Propagation from cuttings
Cuttings are made 5 to 15 cm (2 to 65 inches) long from new lateral growth tips stripped of older branches. A small piece of old wood, “a heel,” is thus left attached to the base of the cutting. Some propagators believe this to be advantageous. In other cases, good results are obtained when the cuttings are just clipped without the “heel” from the older wood. Cuttings from the current season’s terminal growth also root well.
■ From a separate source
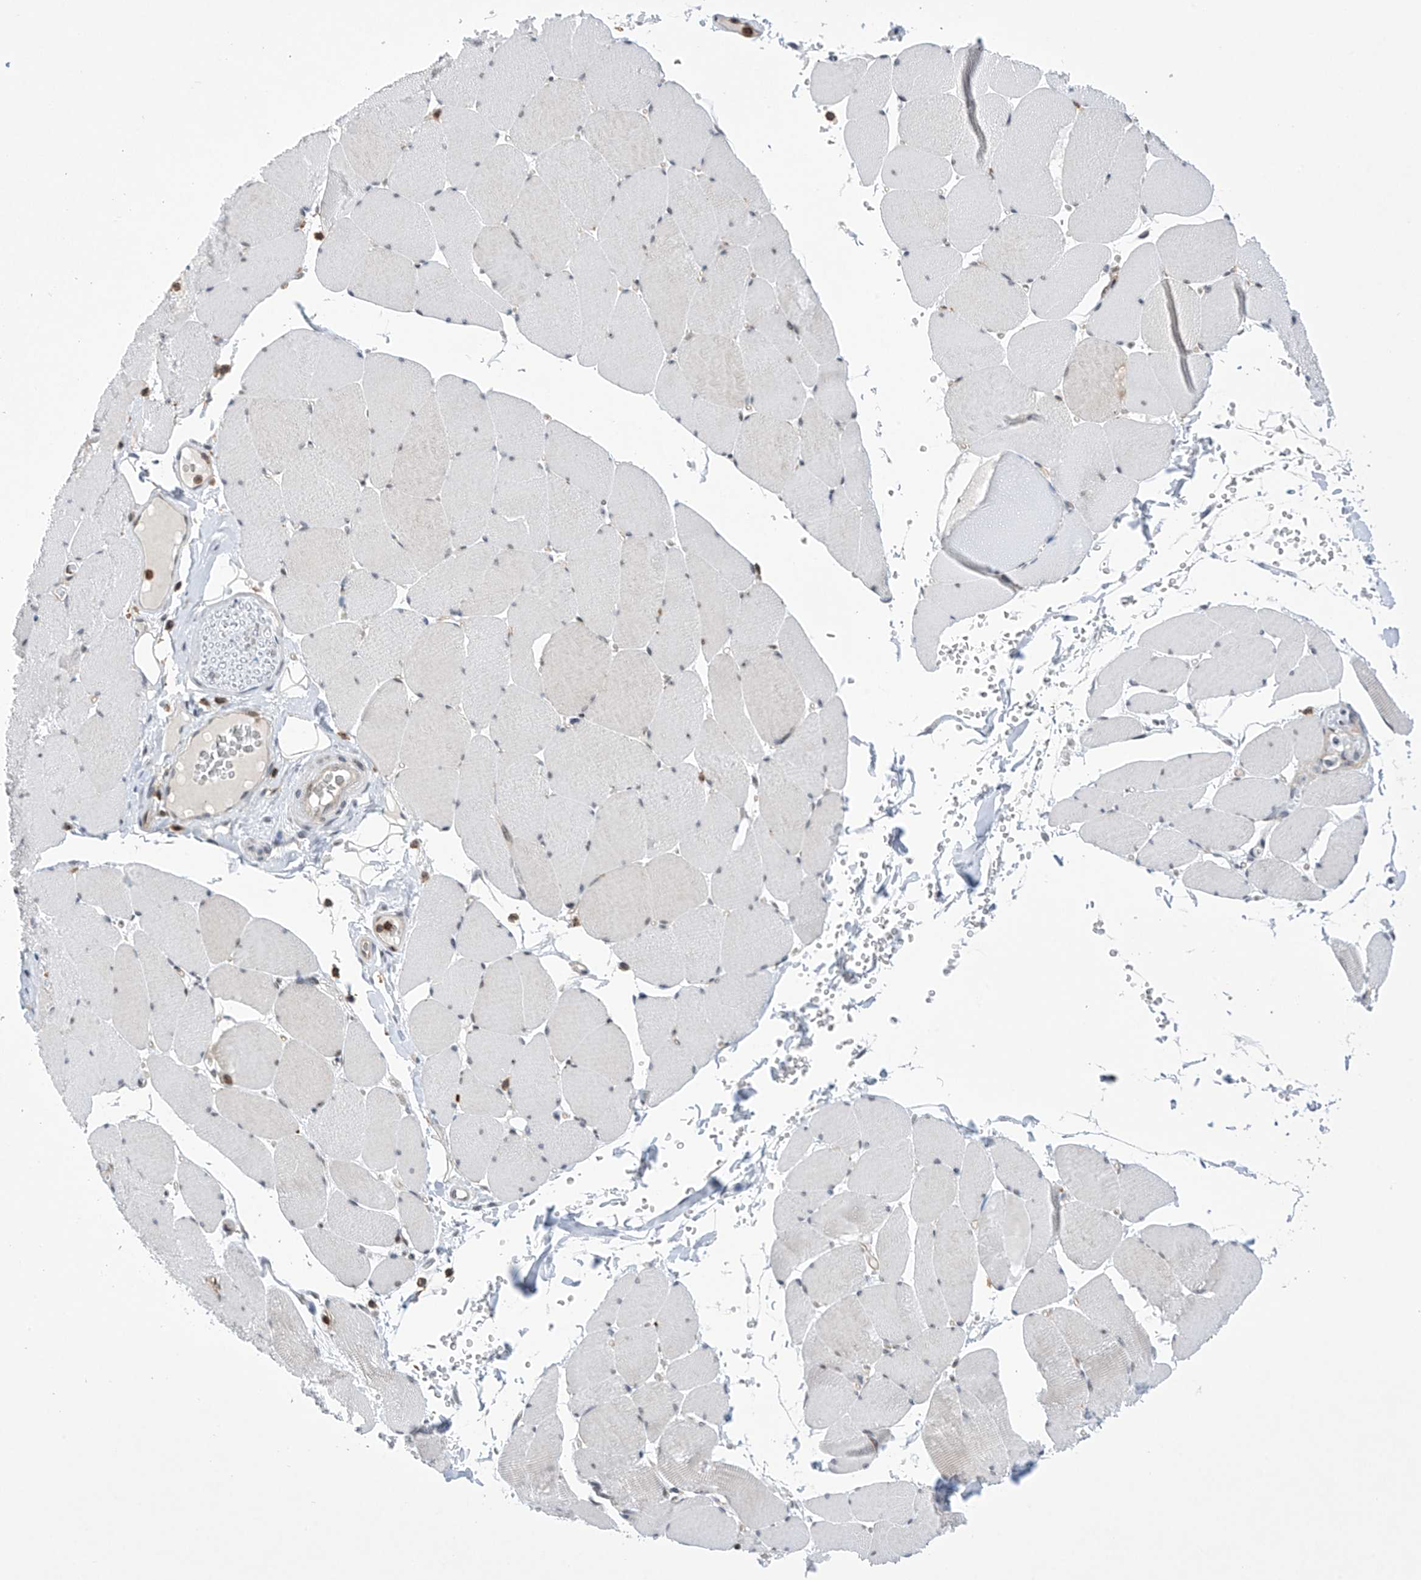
{"staining": {"intensity": "weak", "quantity": "<25%", "location": "cytoplasmic/membranous,nuclear"}, "tissue": "skeletal muscle", "cell_type": "Myocytes", "image_type": "normal", "snomed": [{"axis": "morphology", "description": "Normal tissue, NOS"}, {"axis": "topography", "description": "Skeletal muscle"}, {"axis": "topography", "description": "Head-Neck"}], "caption": "High magnification brightfield microscopy of benign skeletal muscle stained with DAB (3,3'-diaminobenzidine) (brown) and counterstained with hematoxylin (blue): myocytes show no significant expression.", "gene": "MSL3", "patient": {"sex": "male", "age": 66}}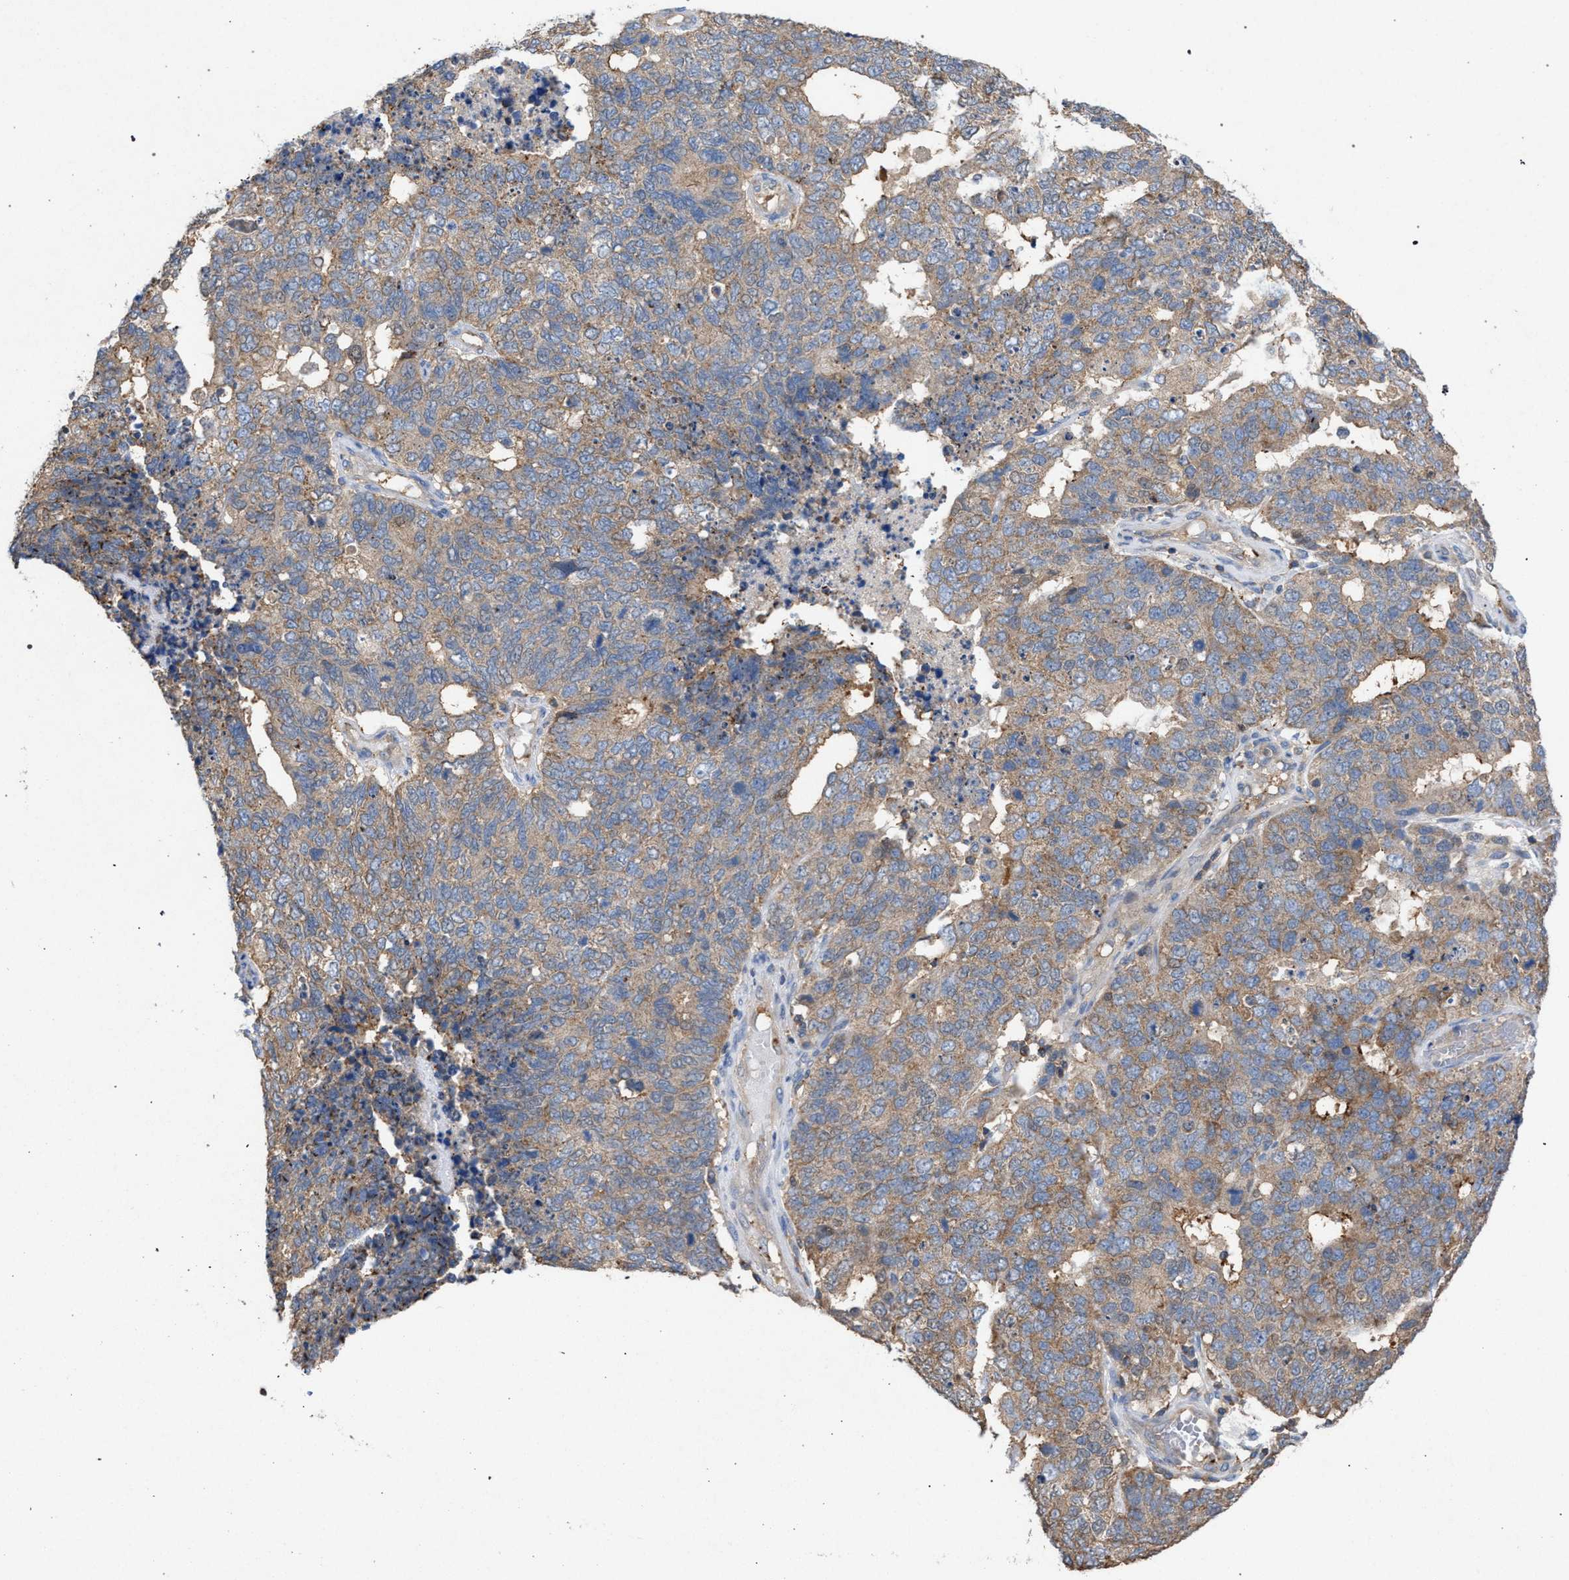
{"staining": {"intensity": "weak", "quantity": ">75%", "location": "cytoplasmic/membranous"}, "tissue": "cervical cancer", "cell_type": "Tumor cells", "image_type": "cancer", "snomed": [{"axis": "morphology", "description": "Squamous cell carcinoma, NOS"}, {"axis": "topography", "description": "Cervix"}], "caption": "Immunohistochemical staining of human cervical cancer (squamous cell carcinoma) demonstrates low levels of weak cytoplasmic/membranous expression in approximately >75% of tumor cells.", "gene": "VPS13A", "patient": {"sex": "female", "age": 63}}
Cuttings to be rooted in the greenhouse can be taken at any time during the winter or rooted outdoors on heated beds. Exposing the stock plants to several hard freezes seems to give better rooting. Optimum time for taking cuttings is when stock plants have ceased growth (i.e. the late fall-winter propagation period is more successful than summer). For propagating in an outdoor cold frame, cuttings are taken in late summer or early fall. There may be advantages to using bottom heat. Lightly wounding the base of the cuttings is sometimes helpful, and the use of root-promoting chemicals, especially IBA, is beneficial. Recommendations for root-promoting chemicals include the following: 2500 IBA Quick-dip (Alabama), 3000 – 8000 ppm IBA liquid, and 0.3-4.5 percent IBA talc. Medium-coarse sand or a 10:1 mixture of perlite and peat moss is a satisfactory rooting medium. Maintenance of a humid environment without excessive wetting of the cuttings is desirable, as is a relatively high light intensity. A light, intermittent mist can be used. Bottom heat of 60-65°F (12°C) is critical the first six weeks of propagation to allow the basal wound of cuttings to callus.